Starting at the beginning of the records and continuing through the line containing "picture [0, 0, 1969, 830]", copy every line word for word.
▼▼▼
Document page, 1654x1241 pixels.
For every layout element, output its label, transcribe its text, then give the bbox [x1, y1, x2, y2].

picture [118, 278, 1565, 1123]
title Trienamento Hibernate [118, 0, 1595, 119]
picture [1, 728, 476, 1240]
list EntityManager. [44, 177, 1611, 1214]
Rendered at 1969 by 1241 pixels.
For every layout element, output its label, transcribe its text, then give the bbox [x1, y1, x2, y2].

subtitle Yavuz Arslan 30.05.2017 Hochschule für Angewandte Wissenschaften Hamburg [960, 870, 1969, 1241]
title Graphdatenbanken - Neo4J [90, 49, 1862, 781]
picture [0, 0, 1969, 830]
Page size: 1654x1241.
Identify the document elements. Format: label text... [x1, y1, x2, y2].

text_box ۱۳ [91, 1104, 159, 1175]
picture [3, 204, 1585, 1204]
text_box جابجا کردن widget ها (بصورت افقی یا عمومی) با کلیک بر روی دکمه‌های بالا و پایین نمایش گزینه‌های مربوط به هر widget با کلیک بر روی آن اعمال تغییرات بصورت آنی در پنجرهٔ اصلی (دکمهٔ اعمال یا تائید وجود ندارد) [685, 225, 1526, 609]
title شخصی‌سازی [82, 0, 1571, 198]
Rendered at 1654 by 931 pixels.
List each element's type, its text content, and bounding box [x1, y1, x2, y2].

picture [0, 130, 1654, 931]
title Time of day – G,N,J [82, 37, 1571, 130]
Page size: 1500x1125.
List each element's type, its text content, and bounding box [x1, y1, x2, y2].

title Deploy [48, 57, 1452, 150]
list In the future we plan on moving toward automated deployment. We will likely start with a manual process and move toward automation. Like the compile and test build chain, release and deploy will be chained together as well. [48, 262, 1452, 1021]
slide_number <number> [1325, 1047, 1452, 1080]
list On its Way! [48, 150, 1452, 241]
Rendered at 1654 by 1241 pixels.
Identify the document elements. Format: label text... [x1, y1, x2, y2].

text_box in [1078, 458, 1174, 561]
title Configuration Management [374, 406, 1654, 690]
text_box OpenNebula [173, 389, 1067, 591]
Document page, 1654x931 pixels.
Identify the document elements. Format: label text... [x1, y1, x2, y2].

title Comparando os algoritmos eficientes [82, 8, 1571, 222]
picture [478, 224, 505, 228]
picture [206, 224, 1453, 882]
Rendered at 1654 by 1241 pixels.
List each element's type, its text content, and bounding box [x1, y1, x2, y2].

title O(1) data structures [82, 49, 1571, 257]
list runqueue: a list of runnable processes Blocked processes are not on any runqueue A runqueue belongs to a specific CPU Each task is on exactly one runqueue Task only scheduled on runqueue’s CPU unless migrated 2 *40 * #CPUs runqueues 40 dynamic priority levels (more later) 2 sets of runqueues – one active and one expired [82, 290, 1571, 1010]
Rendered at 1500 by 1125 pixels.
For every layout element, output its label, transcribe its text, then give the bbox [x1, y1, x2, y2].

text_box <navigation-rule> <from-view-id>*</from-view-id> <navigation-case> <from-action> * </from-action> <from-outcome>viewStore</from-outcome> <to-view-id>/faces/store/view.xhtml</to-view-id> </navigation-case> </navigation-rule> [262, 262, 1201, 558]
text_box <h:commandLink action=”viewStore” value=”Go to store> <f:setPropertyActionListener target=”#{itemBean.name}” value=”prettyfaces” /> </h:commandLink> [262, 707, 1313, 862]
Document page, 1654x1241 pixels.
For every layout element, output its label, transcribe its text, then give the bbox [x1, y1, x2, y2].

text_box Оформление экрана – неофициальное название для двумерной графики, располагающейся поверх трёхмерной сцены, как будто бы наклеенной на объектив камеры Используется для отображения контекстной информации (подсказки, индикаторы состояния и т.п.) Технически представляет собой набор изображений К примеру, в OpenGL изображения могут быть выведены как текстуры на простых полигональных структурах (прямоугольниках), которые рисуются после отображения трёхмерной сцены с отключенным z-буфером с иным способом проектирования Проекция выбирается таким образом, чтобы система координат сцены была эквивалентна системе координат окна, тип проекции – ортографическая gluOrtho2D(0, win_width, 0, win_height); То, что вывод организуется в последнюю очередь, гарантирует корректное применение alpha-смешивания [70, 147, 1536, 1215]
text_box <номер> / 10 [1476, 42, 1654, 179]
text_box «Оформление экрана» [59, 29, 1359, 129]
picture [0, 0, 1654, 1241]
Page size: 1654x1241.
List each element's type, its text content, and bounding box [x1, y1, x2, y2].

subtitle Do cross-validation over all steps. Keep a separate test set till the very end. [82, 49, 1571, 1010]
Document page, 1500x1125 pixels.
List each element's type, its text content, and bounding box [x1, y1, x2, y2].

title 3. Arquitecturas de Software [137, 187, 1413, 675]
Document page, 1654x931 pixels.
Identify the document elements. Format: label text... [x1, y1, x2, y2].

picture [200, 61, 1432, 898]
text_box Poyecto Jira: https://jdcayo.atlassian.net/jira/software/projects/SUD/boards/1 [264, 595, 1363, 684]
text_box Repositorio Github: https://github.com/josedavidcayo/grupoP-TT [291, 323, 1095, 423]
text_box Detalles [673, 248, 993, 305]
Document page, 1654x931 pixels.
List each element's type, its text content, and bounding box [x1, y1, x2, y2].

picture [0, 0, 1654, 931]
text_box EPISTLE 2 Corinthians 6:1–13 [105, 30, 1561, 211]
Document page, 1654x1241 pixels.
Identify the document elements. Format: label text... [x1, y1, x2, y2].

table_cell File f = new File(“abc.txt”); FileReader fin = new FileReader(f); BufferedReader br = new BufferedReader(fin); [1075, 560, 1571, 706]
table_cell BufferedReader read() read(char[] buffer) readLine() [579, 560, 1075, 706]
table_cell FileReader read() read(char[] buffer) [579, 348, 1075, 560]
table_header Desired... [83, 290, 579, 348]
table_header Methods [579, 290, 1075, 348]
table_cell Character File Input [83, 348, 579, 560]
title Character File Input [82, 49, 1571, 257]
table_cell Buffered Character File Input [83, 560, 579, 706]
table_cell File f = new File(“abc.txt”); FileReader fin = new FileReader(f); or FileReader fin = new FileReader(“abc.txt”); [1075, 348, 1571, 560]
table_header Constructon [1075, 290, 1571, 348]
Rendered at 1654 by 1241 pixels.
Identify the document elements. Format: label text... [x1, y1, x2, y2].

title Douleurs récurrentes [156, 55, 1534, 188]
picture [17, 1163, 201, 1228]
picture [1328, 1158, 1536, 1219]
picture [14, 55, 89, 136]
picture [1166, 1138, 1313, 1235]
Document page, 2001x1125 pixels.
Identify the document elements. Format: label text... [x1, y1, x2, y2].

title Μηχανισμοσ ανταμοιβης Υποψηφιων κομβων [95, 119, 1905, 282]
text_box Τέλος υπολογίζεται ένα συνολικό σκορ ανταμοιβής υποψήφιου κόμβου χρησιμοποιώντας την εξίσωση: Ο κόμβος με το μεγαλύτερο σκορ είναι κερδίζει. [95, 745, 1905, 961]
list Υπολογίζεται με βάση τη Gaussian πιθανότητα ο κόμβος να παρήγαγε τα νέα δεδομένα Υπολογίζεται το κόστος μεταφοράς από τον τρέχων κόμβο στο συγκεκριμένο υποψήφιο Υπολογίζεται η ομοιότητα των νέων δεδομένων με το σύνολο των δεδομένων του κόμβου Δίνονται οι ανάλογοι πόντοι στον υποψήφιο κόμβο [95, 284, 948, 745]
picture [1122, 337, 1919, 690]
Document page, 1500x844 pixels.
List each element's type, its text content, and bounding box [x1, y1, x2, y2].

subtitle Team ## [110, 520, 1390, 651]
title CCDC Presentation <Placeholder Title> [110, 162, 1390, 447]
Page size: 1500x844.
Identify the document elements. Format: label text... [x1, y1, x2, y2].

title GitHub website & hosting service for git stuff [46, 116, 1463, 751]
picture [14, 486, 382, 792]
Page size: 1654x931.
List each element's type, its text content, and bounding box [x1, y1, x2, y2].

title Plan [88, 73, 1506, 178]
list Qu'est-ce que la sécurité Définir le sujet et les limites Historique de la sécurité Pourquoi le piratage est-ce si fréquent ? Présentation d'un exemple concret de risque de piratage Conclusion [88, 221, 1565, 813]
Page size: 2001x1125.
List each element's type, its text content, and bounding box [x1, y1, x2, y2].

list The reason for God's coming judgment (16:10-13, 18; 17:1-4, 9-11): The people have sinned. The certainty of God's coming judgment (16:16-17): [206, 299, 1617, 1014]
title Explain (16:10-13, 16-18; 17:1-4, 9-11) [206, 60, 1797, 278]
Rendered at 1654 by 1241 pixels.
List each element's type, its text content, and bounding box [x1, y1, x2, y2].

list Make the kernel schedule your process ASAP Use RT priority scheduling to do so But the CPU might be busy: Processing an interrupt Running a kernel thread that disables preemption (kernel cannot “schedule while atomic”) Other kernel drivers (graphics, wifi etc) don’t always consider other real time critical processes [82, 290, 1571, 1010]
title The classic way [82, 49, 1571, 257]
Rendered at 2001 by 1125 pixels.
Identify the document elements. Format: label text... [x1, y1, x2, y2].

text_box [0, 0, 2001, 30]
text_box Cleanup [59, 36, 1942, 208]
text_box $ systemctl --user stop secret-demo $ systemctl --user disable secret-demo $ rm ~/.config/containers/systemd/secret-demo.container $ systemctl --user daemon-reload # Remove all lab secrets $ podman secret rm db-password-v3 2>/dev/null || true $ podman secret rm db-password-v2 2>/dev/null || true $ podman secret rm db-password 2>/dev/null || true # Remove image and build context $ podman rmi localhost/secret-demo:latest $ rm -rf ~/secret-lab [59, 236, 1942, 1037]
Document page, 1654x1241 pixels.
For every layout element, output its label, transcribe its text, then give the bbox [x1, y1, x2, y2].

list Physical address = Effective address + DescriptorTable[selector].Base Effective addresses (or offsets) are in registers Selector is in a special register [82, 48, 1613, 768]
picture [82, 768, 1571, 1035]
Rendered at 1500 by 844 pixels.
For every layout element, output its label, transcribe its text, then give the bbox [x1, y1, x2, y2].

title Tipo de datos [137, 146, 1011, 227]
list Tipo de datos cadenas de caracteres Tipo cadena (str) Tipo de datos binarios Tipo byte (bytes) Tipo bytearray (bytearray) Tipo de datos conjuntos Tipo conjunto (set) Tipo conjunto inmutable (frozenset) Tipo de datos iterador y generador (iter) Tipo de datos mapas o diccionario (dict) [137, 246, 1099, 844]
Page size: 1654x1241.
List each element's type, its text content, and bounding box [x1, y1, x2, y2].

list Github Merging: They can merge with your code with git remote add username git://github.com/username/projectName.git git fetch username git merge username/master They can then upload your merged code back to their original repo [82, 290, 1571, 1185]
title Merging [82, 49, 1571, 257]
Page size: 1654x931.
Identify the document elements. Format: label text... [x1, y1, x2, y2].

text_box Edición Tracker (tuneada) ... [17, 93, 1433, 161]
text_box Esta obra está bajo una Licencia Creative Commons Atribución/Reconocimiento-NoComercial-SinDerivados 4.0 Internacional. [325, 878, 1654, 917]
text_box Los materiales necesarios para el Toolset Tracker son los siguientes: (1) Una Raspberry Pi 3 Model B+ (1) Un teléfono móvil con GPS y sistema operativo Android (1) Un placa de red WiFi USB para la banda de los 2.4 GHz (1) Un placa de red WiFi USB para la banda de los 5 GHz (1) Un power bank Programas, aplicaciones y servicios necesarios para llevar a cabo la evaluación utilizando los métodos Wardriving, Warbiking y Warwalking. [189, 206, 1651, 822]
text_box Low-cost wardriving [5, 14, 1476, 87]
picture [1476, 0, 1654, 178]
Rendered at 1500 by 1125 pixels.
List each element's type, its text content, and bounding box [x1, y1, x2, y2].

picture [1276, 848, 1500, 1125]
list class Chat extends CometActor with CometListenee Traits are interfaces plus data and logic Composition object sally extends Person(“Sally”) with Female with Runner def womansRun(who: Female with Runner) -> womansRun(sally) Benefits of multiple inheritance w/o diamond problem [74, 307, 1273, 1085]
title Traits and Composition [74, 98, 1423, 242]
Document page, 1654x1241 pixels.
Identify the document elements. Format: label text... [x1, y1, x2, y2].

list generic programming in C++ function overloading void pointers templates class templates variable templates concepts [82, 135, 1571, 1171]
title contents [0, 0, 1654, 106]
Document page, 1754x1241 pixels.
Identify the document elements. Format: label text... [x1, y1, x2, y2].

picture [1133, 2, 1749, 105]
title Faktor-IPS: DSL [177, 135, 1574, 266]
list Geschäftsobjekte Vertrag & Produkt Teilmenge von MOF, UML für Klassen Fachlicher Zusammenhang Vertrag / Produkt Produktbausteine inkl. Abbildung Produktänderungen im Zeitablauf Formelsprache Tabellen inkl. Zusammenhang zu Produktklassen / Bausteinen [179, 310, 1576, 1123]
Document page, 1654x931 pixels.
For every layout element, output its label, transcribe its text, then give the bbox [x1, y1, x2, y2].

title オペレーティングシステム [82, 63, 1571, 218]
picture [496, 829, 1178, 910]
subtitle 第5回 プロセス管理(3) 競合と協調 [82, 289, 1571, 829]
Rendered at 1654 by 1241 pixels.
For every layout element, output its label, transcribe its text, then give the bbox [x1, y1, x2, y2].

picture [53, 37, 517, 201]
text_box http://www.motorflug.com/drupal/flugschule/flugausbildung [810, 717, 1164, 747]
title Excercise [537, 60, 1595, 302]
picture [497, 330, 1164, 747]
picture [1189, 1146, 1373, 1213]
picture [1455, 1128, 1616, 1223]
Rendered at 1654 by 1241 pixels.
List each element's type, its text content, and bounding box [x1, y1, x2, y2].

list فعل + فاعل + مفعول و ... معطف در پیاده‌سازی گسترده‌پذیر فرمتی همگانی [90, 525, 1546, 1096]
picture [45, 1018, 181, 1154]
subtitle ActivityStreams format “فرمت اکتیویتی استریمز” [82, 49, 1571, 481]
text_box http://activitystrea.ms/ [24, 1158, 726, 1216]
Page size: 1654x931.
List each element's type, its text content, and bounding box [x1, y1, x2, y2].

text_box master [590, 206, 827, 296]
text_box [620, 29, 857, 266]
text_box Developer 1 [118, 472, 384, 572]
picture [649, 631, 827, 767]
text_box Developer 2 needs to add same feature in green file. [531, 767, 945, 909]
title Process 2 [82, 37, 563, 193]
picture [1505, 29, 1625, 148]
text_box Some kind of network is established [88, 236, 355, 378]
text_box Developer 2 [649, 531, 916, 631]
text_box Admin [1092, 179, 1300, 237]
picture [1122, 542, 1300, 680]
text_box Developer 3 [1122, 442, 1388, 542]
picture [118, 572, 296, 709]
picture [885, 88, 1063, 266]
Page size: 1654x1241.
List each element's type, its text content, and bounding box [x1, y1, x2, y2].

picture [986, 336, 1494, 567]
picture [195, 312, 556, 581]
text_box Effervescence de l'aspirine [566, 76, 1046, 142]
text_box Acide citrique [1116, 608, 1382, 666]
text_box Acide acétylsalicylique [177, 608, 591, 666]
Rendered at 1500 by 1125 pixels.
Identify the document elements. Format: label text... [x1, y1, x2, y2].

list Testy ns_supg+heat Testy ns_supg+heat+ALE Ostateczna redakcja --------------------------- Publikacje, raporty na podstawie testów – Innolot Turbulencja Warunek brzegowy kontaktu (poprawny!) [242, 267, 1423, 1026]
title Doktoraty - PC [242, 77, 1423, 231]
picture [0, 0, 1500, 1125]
▲▲▲
#### [In response]
Document page, 1654x1241 pixels.
For every layout element, output its label, transcribe its text, then give the bbox [x1, y1, x2, y2].

picture [118, 278, 1565, 1123]
title Trienamento Hibernate [118, 0, 1595, 119]
picture [1, 728, 476, 1240]
list EntityManager. [44, 177, 1611, 1214]
Rendered at 1969 by 1241 pixels.
For every layout element, output its label, transcribe its text, then give the bbox [x1, y1, x2, y2].

subtitle Yavuz Arslan 30.05.2017 Hochschule für Angewandte Wissenschaften Hamburg [960, 870, 1969, 1241]
title Graphdatenbanken - Neo4J [90, 49, 1862, 781]
picture [0, 0, 1969, 830]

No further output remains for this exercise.